TASK DIRECTIONS: The lines to return are those below that contain the word "samorządu".

Version comparison data:

= Beginning of Section =

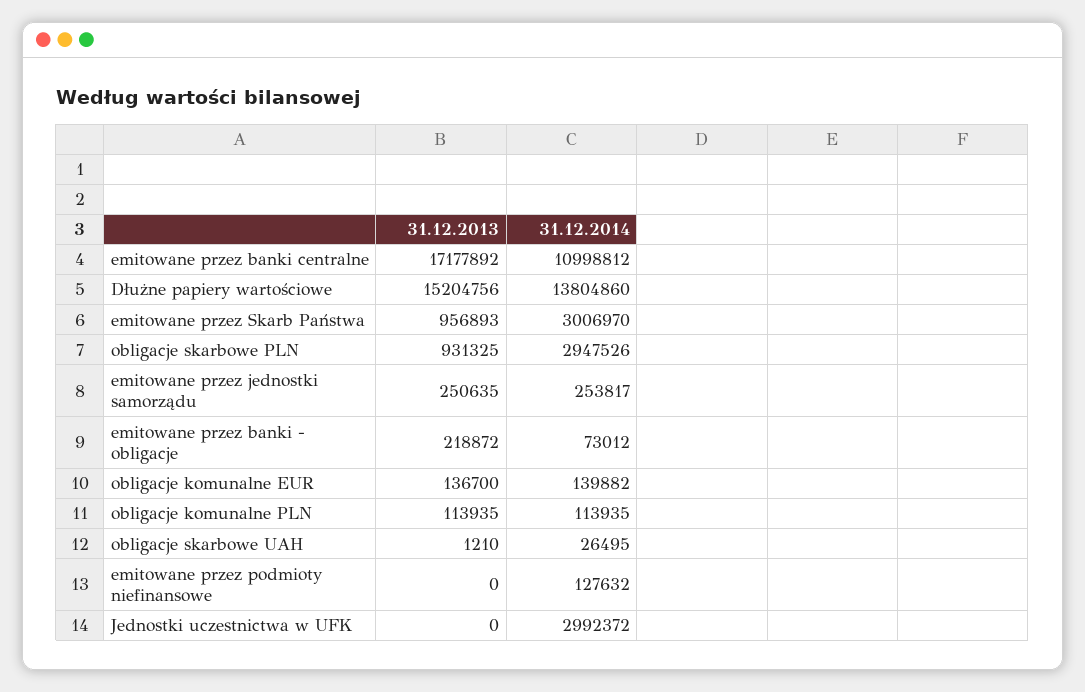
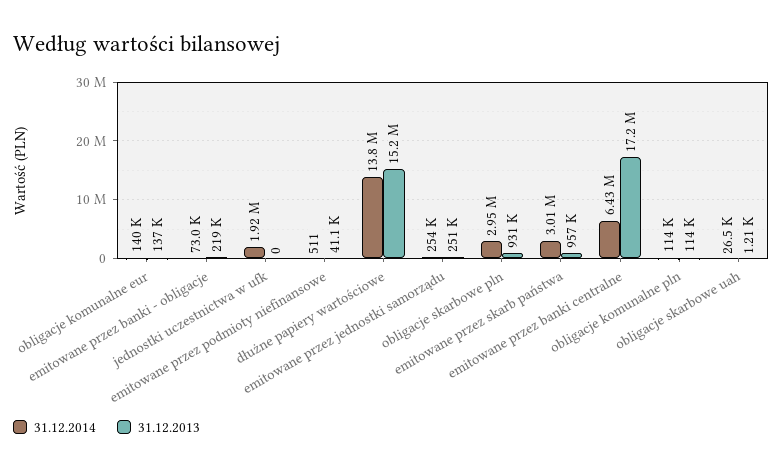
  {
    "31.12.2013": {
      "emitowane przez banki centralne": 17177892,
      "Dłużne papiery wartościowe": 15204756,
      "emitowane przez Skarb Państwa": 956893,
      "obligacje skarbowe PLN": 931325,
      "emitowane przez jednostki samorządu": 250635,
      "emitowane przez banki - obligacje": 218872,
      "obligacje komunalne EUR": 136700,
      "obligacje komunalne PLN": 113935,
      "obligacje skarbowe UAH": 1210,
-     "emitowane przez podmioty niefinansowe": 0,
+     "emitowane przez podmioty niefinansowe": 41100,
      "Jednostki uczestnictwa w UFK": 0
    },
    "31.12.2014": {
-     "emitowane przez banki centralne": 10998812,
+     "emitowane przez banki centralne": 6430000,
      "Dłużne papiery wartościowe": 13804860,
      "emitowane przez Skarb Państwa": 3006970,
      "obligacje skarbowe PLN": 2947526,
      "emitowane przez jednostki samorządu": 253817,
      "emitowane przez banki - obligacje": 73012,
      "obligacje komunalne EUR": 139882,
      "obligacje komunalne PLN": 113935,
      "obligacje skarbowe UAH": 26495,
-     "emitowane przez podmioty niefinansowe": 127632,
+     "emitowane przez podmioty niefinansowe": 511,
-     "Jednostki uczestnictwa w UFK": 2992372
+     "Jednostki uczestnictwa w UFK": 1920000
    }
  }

= End of Section =
= Beginning of Section =

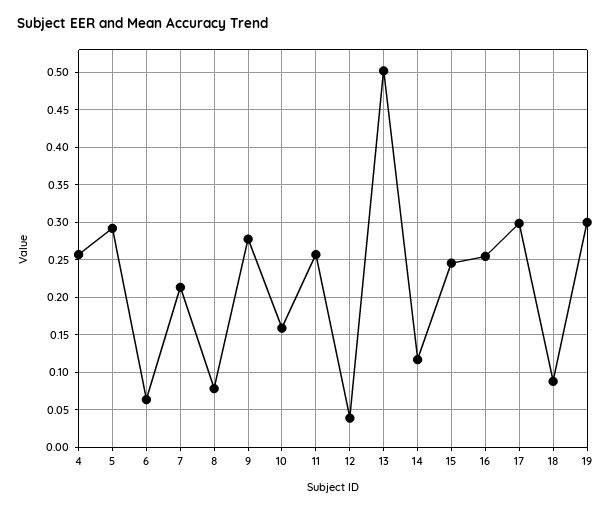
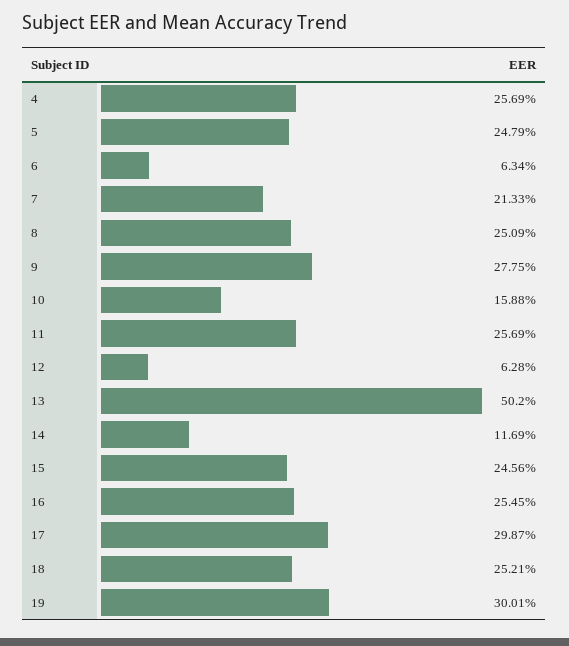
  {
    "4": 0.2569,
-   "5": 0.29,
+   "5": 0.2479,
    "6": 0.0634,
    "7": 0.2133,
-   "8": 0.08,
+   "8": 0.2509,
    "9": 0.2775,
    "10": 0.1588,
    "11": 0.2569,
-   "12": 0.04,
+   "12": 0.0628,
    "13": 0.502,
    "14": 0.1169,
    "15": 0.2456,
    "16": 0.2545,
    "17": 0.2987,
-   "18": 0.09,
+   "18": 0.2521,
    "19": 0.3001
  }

= End of Section =

SOLVED EXERCISE:
      "emitowane przez jednostki samorządu": 250635,
      "emitowane przez jednostki samorządu": 253817,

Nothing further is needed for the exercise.